Execution times for Python and Odin with default compile settings,
compile settings for speed and aggressive compile settings:
Python: {execpy} s
Odin default: {execodin_default} s
Odin speed: {execodin_speed} s
Odin aggressive: {execodin_aggressive} s
---
"""
execcompare_str = f"""
Compare how much faster Odin is compared to Python for this calculation:
Odin default: {execpy / execodin_default} times faster
Odin speed: {execpy / execodin_speed} times faster
Odin aggressive: {execpy / execodin_aggressive} times faster
"""
print(
f"--- Python and Odin code to check prime numbers in the range {start}-{end} ---"
)
print(exectimes_str)
print(execcompare_str)
@timer
def odin_default() -> np.ndarray:
odinarr = np.zeros(shape=len(RANGE), dtype=bool)
for i, num in enumerate(RANGE):
boolean = lib_default.isprime(num)
odinarr[i] = boolean
return odinarr
@timer
def odin_speed() -> np.ndarray:
odinarr = np.zeros(shape=len(RANGE), dtype=bool)
for i, num in enumerate(RANGE):
boolean = lib_speed.isprime(num)
odinarr[i] = boolean
return odinarr
@timer
def odin_aggressive() -> np.ndarray:
odinarr = np.zeros(shape=len(RANGE), dtype=bool)
for i, num in enumerate(RANGE):
boolean = lib_aggressive.isprime(num)
odinarr[i] = boolean
return odinarr
@timer
def run_python() -> np.ndarray:
pythonarr = np.zeros(shape=len(RANGE), dtype=bool)
for i, num in enumerate(RANGE):
boolean = isprime(num)
pythonarr[i] = boolean
return pythonarr
pythonarr, pythonexec = run_python()
odinarr_default, odinexec_default = odin_default()
odinarr_speed, odinexec_speed = odin_speed()
odinarr_aggressive, odinexec_aggressive = odin_aggressive()
all_equal = (
np.array_equal(pythonarr, odinarr_default)
and np.array_equal(odinarr_default, odinarr_speed)
and np.array_equal(odinarr_speed, odinarr_aggressive)
)
assert all_equal
print_results(
START,
STOP,
pythonexec,
odinexec_default,
odinexec_speed,
odinexec_aggressive,
)
When running this I was not really surprised with the results, but I was very pleased that it was so easy to do this in reality. I have always seen this as this super complicated thing to do. As it turns out it were actually much simpler than I expected.
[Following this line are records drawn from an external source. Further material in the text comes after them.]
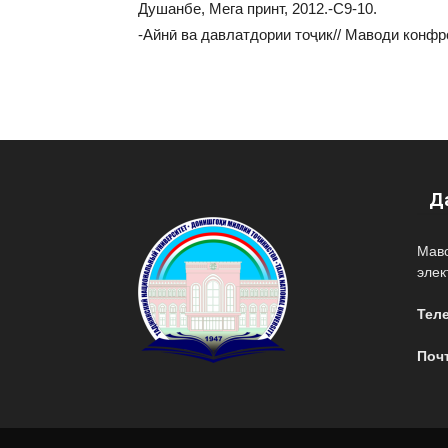
Душанбе, Мега принт, 2012.-С9-10.
-Айнӣ ва давлатдории тоҷик// Маводи кон
Д
Мав
эле
Тел
Поч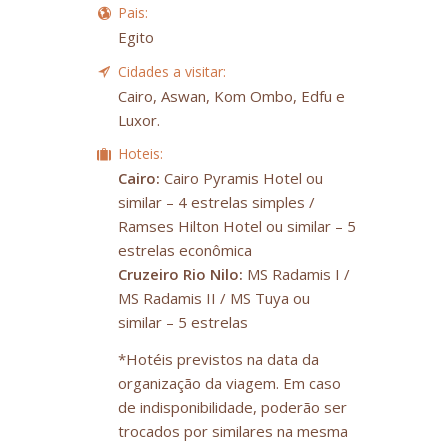
Pais:
Egito
Cidades a visitar:
Cairo, Aswan, Kom Ombo, Edfu e
Luxor.
Hoteis:
Cairo:
Cairo Pyramis Hotel ou
similar – 4 estrelas simples /
Ramses Hilton Hotel ou similar – 5
estrelas econômica
Cruzeiro Rio Nilo:
MS Radamis I /
MS Radamis II / MS Tuya ou
similar – 5 estrelas
*Hotéis previstos na data da
organização da viagem. Em caso
de indisponibilidade, poderão ser
trocados por similares na mesma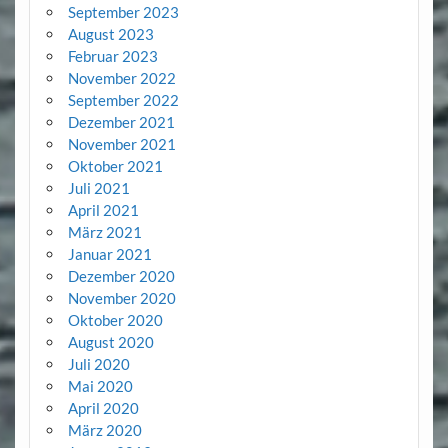
September 2023
August 2023
Februar 2023
November 2022
September 2022
Dezember 2021
November 2021
Oktober 2021
Juli 2021
April 2021
März 2021
Januar 2021
Dezember 2020
November 2020
Oktober 2020
August 2020
Juli 2020
Mai 2020
April 2020
März 2020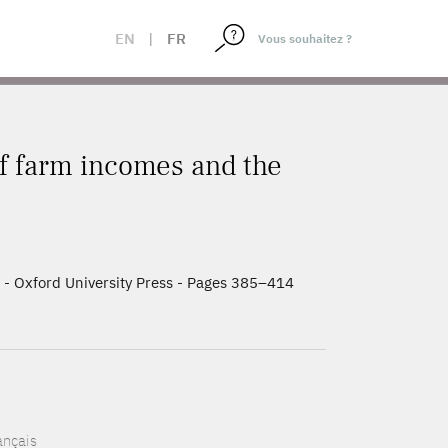
OF CAP PAYMENTS
EN
|
FR
of farm incomes and the
 - Oxford University Press - Pages 385–414
ançais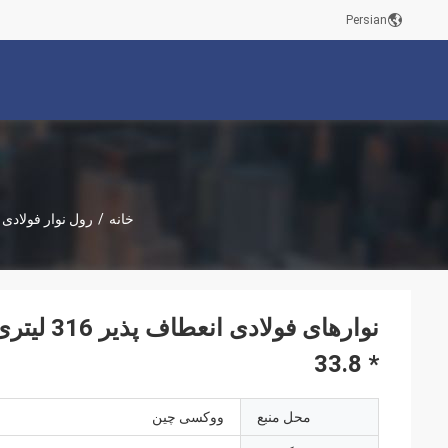
Persian
خانه
/
رول نوار فولادی
* 33.8
محل منبع
ووکسی چین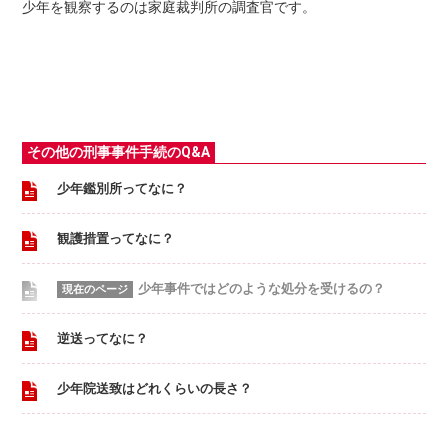
少年を観察するのは家庭裁判所の調査官です。
その他の刑事事件手続のQ&A
少年鑑別所ってなに？
観護措置ってなに？
少年事件ではどのような処分を受けるの？
逆送ってなに？
少年院送致はどれくらいの長さ？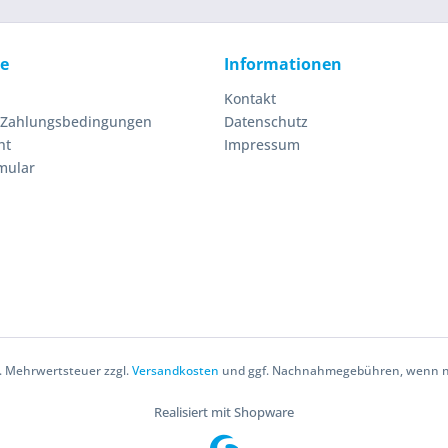
ce
Informationen
Kontakt
 Zahlungsbedingungen
Datenschutz
ht
Impressum
mular
zl. Mehrwertsteuer zzgl.
Versandkosten
und ggf. Nachnahmegebühren, wenn ni
Realisiert mit Shopware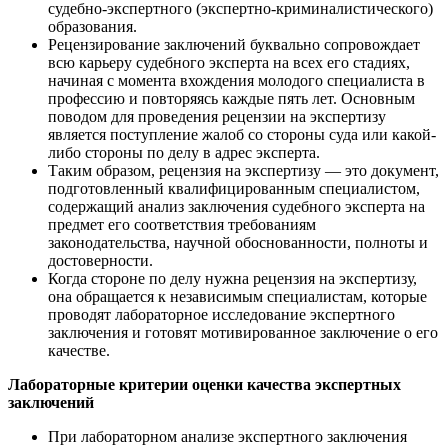
судебно-экспертного (экспертно-криминалистического)
образования.
Рецензирование заключений буквально сопровождает
всю карьеру судебного эксперта на всех его стадиях,
начиная с момента вхождения молодого специалиста в
профессию и повторяясь каждые пять лет. Основным
поводом для проведения рецензии на экспертизу
является поступление жалоб со стороны суда или какой-
либо стороны по делу в адрес эксперта.
Таким образом, рецензия на экспертизу — это документ,
подготовленный квалифицированным специалистом,
содержащий анализ заключения судебного эксперта на
предмет его соответствия требованиям
законодательства, научной обоснованности, полноты и
достоверности.
Когда стороне по делу нужна рецензия на экспертизу,
она обращается к независимым специалистам, которые
проводят лабораторное исследование экспертного
заключения и готовят мотивированное заключение о его
качестве.
Лабораторные критерии оценки качества экспертных
заключений
При лабораторном анализе экспертного заключения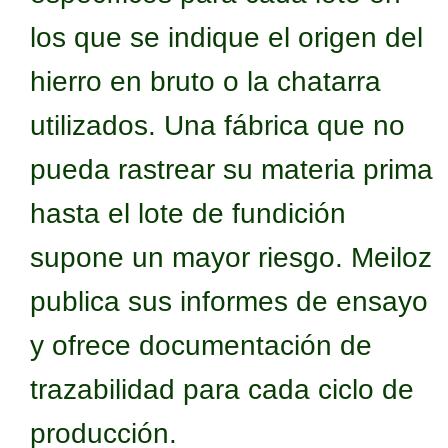
los que se indique el origen del
hierro en bruto o la chatarra
utilizados. Una fábrica que no
pueda rastrear su materia prima
hasta el lote de fundición
supone un mayor riesgo. Meiloz
publica sus informes de ensayo
y ofrece documentación de
trazabilidad para cada ciclo de
producción.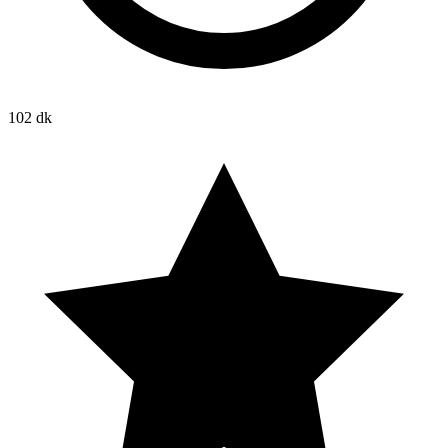
102 dk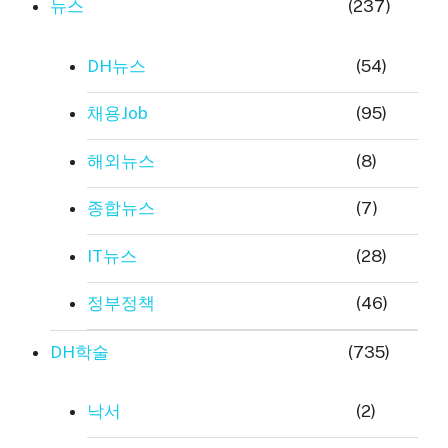
뉴스
(237)
DH뉴스
(54)
채용Job
(95)
해외뉴스
(8)
종합뉴스
(7)
IT뉴스
(28)
정부정책
(46)
DH학술
(735)
낙서
(2)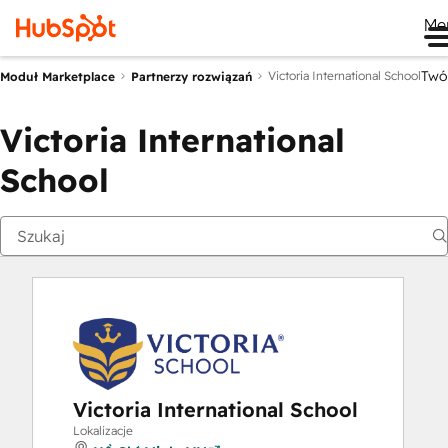
Me
Twó
Victoria International School
Moduł Marketplace
Partnerzy rozwiązań
Victoria International
School
Victoria International School
Lokalizacje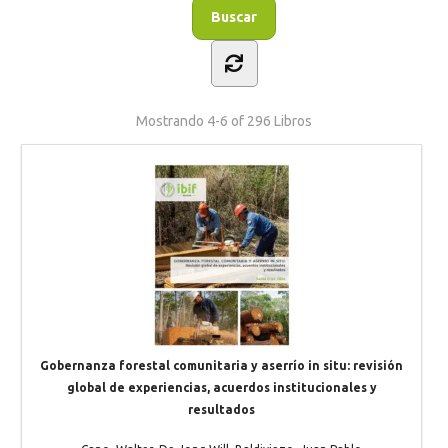
Mostrando
4-6 of 296
Libros
Gobernanza forestal comunitaria y aserrío in situ: revisión
global de experiencias, acuerdos institucionales y
resultados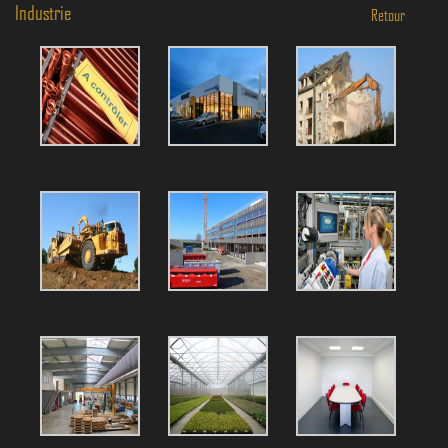
Industrie
Retour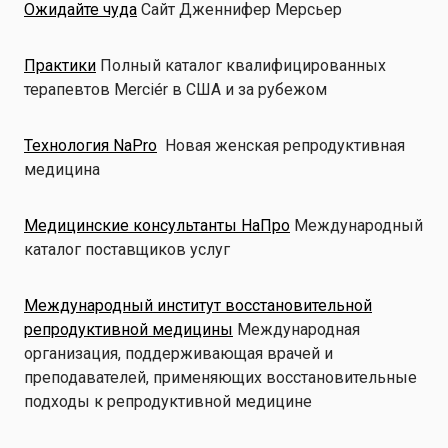
Ожидайте чуда
Сайт Дженнифер Мерсьер
Практики
Полный каталог квалифицированных
терапевтов Merciér в США и за рубежом
Технология NaPro
Новая женская репродуктивная
медицина
Медицинские консультанты НаПро
Международный
каталог поставщиков услуг
Международный институт восстановительной
репродуктивной медицины
Международная
организация, поддерживающая врачей и
преподавателей, применяющих восстановительные
подходы к репродуктивной медицине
Below is the result for the code above
--- Python and Odin code to check prime numbers in the range 1-100000 ---
Execution times for Python and Odin with default compile settings,
compile settings for speed and aggressive compile settings:
Python: 26.75099492073059 s
Odin default: 4.245600938796997 s
Odin speed: 1.3749580383300781 s
Odin aggressive: 1.3741164207458496 s
---
Compare how much faster Odin is compared to Python for this calculation:
Odin default: 6.300873611618939 times faster
Odin speed: 19.455862779070962 times faster
Odin aggressive: 19.467779088332673 times faster
Seeing that Odin is 19 times faster with a speedy compile setting for this simple problem where only one function acted as a bottleneck makes me curious when you combine several foreign function interfaces together where several bottlenecks are present. Very interesting stuff!